→ **ARBEITSAUFTRÄGE**:
1) Beantworte anhand des Textes über schottische Whisky-Destillerien diese Fragen:
(a) In welchem Jahr wurde die Kingsbarns Distillery eröffnet?
(b) In wie vielen Brennblasen wird bei Macallan der Whisky produziert?
(c) Wie lange musste Glenfarclas 2018 die Produktion einstellen, und aus welchem Grund?
2) Prüfe, ob die folgenden Aussagen mit dem Text über schottische Whisky-Destillerien übereinstimmen:
(a) Die Kingsbarns Distillery verwendet Torf.
(b) Im Besucherzentrum von Macallan werden 400 Whiskyflaschen ausgestellt.
(c) Die Balvenie Distillery war vom Quartier in Dufftown aus nur mit dem Auto zu erreichen.
3) Führe den Text über schottische Whisky-Destillerien im Anschluss an seinen letzten Satz fort.

→ **TEXTAUSZUG**:
------------------------------------------------------------------------
Kingsbarns Distillery ist ebenfalls eine Neugründung, eröffnet in 2014. Eine kleine Distillery, mit handwerklicher Produktion, ohne digitale Steuerungstechnik, kein Torf, Wasser aus örtlichen Brunnen, Gerste von lokalen Farmern, 1 Washstill, 1 Spiritstill, rd. 260.000 l pro Jahr. Kingsbarns Distillery liegt an der Ostküste, nahe St Andrews am Firth of Forth. Die Architektur ist sehr reizvoll, eine gute Mischung aus altem Bestand und modernem Anbau. Auch hier hatten wir eine tolle Führung mit einem älteren, humorvollen und kompetenten Tourguide. Zur Einführung wurde ein gut gemachter (Werbe-)Film vorgeführt. – Für meine Bar habe ich hier eine dieser ersten Abfüllungen gekauft.
The Macallan Distillery in der Speyside beeindruckt ebenfalls durch moderne Architektur: der riesige Neubau unter einem gewellten, grasbewachsenen Dach hat nichts mehr gemein mit den altehrwürdigen Natursteinbauten mit Pagodendach, die wir von anderen Distillerien gewohnt sind. Diese Architektur ist sicherlich nicht unumstritten, fügt sich aber m.E. gut in die Landschaft ein und ist halt eine moderne Umsetzung einer Whisky-Produktionsstätte. Macallan ist eh eine der big player unter Schottlands Distillerien und hat nun seine Produktionskapazität auf rd. 15 Mio. l reinen Alkohols erhöht. Der Whisky wird in insgesamt 36 Brennblasen produziert. Beeindruckend ist das Besucherzentrum mit einem langgezogenen Halbrund. In hohen, doppelreihigen Glasstellagen werden aus nahezu allen Jahrgängen 400 Whiskyflaschen ausgestellt – und bei dem Whisky aus ‚meinem‘ Jahrgang 1951 bekam ich schon feuchte Augen!
Glenfarclas Distillery ist eine der letzten Distillerien, die noch im Besitz einer Familie sind (familiy owned and runned distillery). Auf unserer Tour dort haben wir u.a. gelernt, dass der Klimawandel oder zumindest der heiße Sommer im letzten Jahr nicht ohne Folgen blieb: in 2018 musste Glenfarclas für 14 Wochen die Produktion einstellen – wegen Wassermangel. Klimaschutz wird verdammt immer wichtiger!
Erwähnen möchte ich noch unsere Balvenie-Tour. Balvenie Distillery ist von Dufftown aus, wo wir unser Quartier hatten, zu Fuß erreichbar. So musste keiner fahren, wir konnten die große 3-Stunden-Tour machen und uns zum Abschluss direkt aus einem Fass eine kleine Flasche selbst abfüllen – Whisky-Herz, was willst du mehr!
------------------------------------------------------------------------
→ **VORLIEGENDE DATEN**:
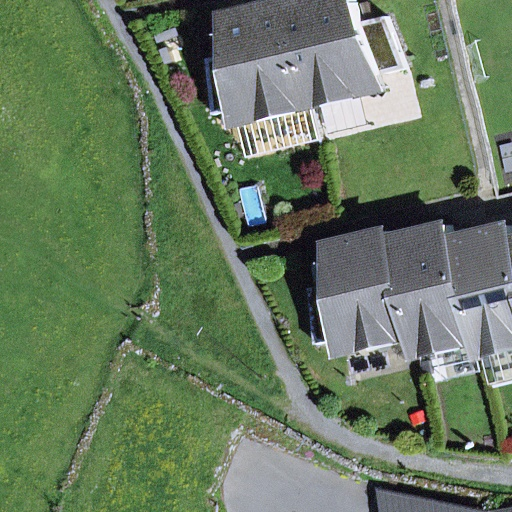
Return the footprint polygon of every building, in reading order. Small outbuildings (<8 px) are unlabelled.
[(366,23),(356,0),(301,0),(291,2),(316,108),(392,89),(386,76),(409,70),(389,18),(366,23)] [(240,111),(241,126),(314,108),(316,108),(291,2),(230,17),(234,55),(211,60),(216,116),(240,111)] [(250,160),(322,142),(314,108),(241,126),(250,160)] [(415,338),(420,358),(479,344),(474,327),(476,327),(458,254),(459,254),(459,253),(456,241),(453,227),(395,241),(397,252),(398,253),(396,254),(416,337),(415,337),(415,338)] [(479,344),(482,359),(511,351),(511,227),(456,241),(459,253),(459,254),(458,254),(476,327),(474,327),(479,344)] [(341,341),(343,355),(415,338),(415,337),(416,337),(396,254),(398,253),(397,252),(395,241),(393,233),(333,247),(336,285),(313,291),(319,346),(341,341)] [(474,511),(383,494),(386,511),(474,511)]
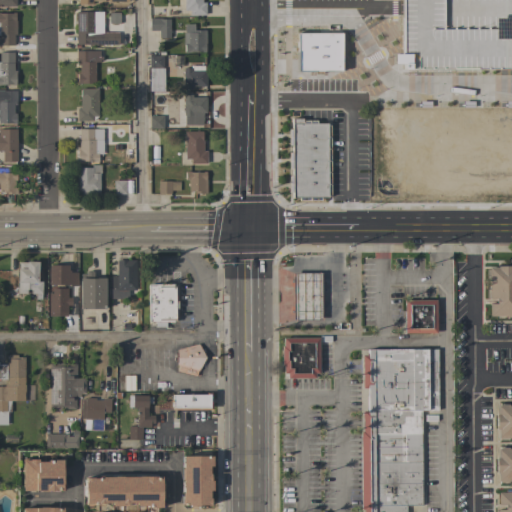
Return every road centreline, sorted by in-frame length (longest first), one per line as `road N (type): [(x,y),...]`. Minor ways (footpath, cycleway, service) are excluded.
road 1 (residential): [(470,511),(474,232)]
road 2 (residential): [(0,340),(250,337)]
road 3 (residential): [(44,231),(43,0)]
road 4 (secondary): [(249,233),(249,12)]
road 5 (secondary): [(250,511),(250,351)]
road 6 (secondary): [(0,231),(148,233)]
road 7 (tertiary): [(380,232),(511,231)]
------------------------------------------------------------------------
→ **LÖSUNGEN**:
1)
(a) 2014
(b) In 36 Brennblasen
(c) 14 Wochen lang, wegen Wassermangel

2)
(a) Nein – „kein Torf“
(b) Ja – „aus nahezu allen Jahrgängen 400 Whiskyflaschen ausgestellt“
(c) Nein – „ist von Dufftown aus, wo wir unser Quartier hatten, zu Fuß erreichbar“

3)
Diese Führung haben wir zusammen mit 4 netten Schweizern gemacht, und mit denen haben wir noch abends in unserer FeWo zusammengesessen, Whiskies verkostet, gefachsimpelt – wie schön kann das Leben sein!
Übrigens: im Whisky Shop Dufftown habe ich einen Ailsa Bay erworben, auch eine noch recht junge Distillery, 2007 errichtet. Ich bin gespannt auf diesen Sweet Smoke – und werde berichten.
Besucht haben wir auch die Annandale-Distillery, die 2014 gegründet wurde und nahe Gretna Green liegt. Wie die meisten Neugründungen ist Annandale eine eher kleine Distillery. Dort produziert man unpeated („Man O’Words“) und peated Whiskies („Man O’Swords“), sowohl in Bourbon- als auch in Sherry-Fässern gereift. Die nicht ganz preiswerten Abfüllungen erfolgen seit 2018 in Fassstärke (cask strength).
Das war mal wieder eine tolle, erfahrungsreiche Tour. Die geführten Touren waren ihr Geld wert. Und immer mehr Distillerien, erst recht die neu gegründeten, legen viel Wert auf attraktive Besucherzentren. Damit wird der steigenden Zahl von Distillerie-Besuchern und deren Bedeutung für Ansehen und Vermarktung des schottischen Whiskies entsprochen.
Wir haben aber schon gestaunt, in welchem Umfang die Whisky-Produktion in Schottland durch neue Distillerien und durch Kapazitätserweiterungen bei bestehenden Distillerien erhöht wird. Und das sind ja nunmal echte Zukunftsinvestitionen in der Erwartung, dass der heute boomende Markt für Scotch-Whisky auch in 5, 12 oder mehr Jahren noch wächst. Möge diese Erwartung in Erfüllung gehen. Meinen bescheidenen Beitrag dazu will ich gerne leisten – mit Berichten wie diesem und mit Tastings in meiner Bar. Single Malt Scotch Whisky is simply the best!
Slainte Mhath!
Die hier genannten Neuerwerbungen an Single Malt Whiskies werde ich in kürze hier vorstellen, aber erstmal muss ich sie ja verkosten. Slainte!